January 14, 2010 |  1:12 pm

Blio eReader

If you think that the E Ink screen on the Kindle look like a wet newspaper, you're not alone.

Inventor and technology futurist Ray Kurzweil thought the same thing. So the man who developed optical character recognition and voice recognition came up with Blio, a digital book software program that promises to put those gray-scale displays to shame.

"E-books should be more than digital copies of a printed page," Kurzweil said during an interview last week at the Consumer Electronics Show in Las Vegas, where he demonstrated his latest invention. "But the e-readers on the market today are stuck in neutral. So we moved it from a boring 16 shades of gray text to an exciting level, with rich interactivity and full color."

Blio, which will be available as a free download in February, is designed to work with existing devices including Windows-based computers, iPhones and most browsers. The advantage is that Blio can incorporate many of the interactive functions people have come to expect from surfing the Web: embedded slide shows, Flash animations, soundtracks, videos and links to related content. Go here to glance at a feature comparison chart from Blio.

Kurzweil showed two examples, an anatomy textbook and a children's book. The textbook had an interactive quiz, and the children's book featured a narrator. For content, he teamed up with Baker & Taylor, a book distributor with a catalog of more than 6 million titles, though Blio will have only 1.2 million titles when it launches.

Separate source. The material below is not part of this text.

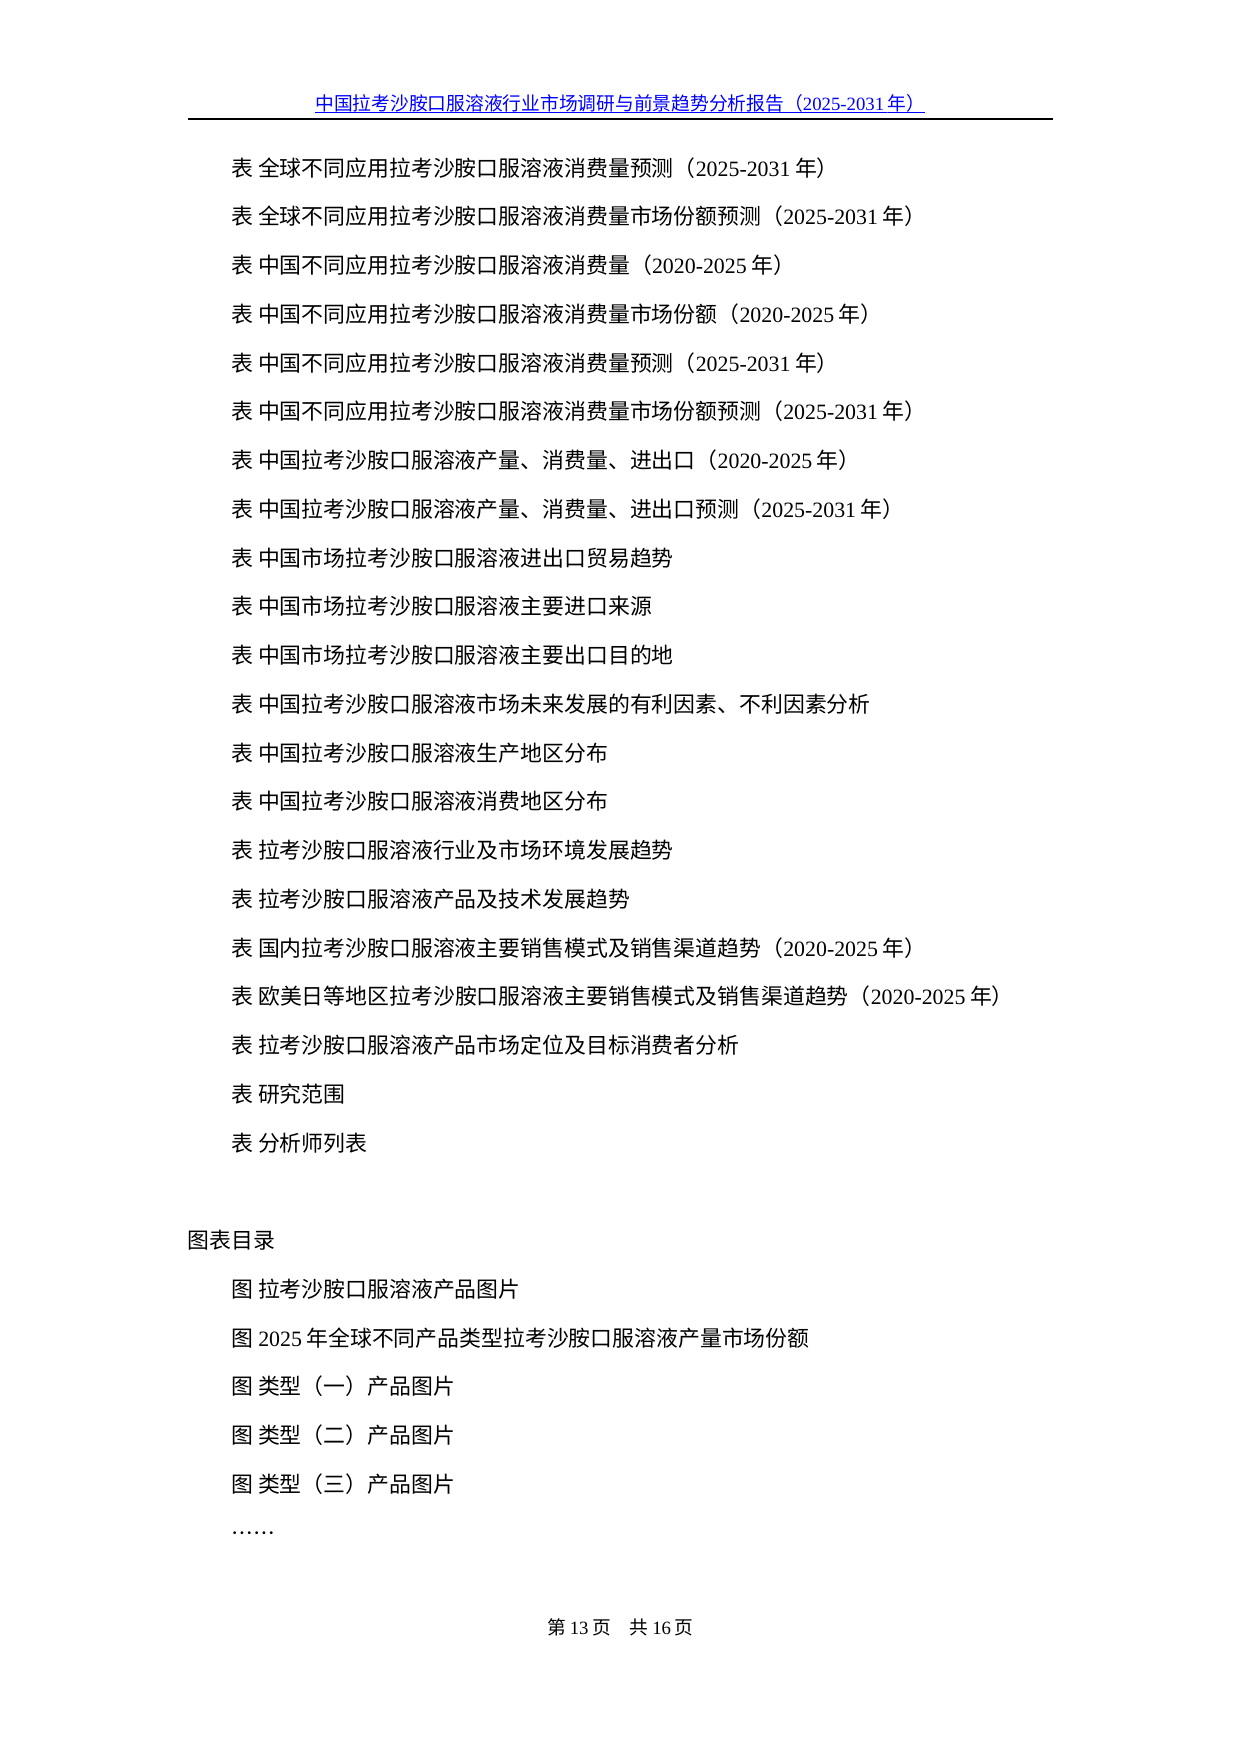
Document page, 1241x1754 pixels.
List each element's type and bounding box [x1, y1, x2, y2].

text [187, 150, 1053, 1548]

Although some E Ink devices have touch-screen capabilities, such as the Sony Reader Touch Edition and the upcoming Que proReader from Plastic Logic, the response time is achingly slow when compared with the instant feedback of capacitive touch screens in, say, the iPhone.

The disadvantage? ...

Alex reader
Albert Teng, co-founder of Spring Design, and the Alex reader. Credit: Don Kelsen / Los Angeles Times
... Battery life. One of E Ink's greatest virtues is the fact that it sucks up far less power than LCD screens, allowing devices such as the Kindle to go through 8,000 page turns on a single charge. But as any owner of an iPod Touch can attest, LCD screens need to be plugged in several times a week, if not daily.

Another advantage of E Ink is that it isn't backlighted, so it's supposedly easier on the eyes. As a result, most of the 40 or so vendors coming out with digital reading devices this year are expected to have E Ink screens. To see a sample of these readers from CES, go here to see a slide show. Some devices, such as the Alex from Spring Design pictured on the right, have both E Ink and touch-screen LCD screens.

Unlike many of the companies displaying devices at CES (it is a consumer electronics show, after all), Kurzweil's Blio is a software play. Download the free program on an existing device and buy books from Baker & Taylor. Whether that strategy will work depends on whether readers will abandon the current reigning book technology: paper.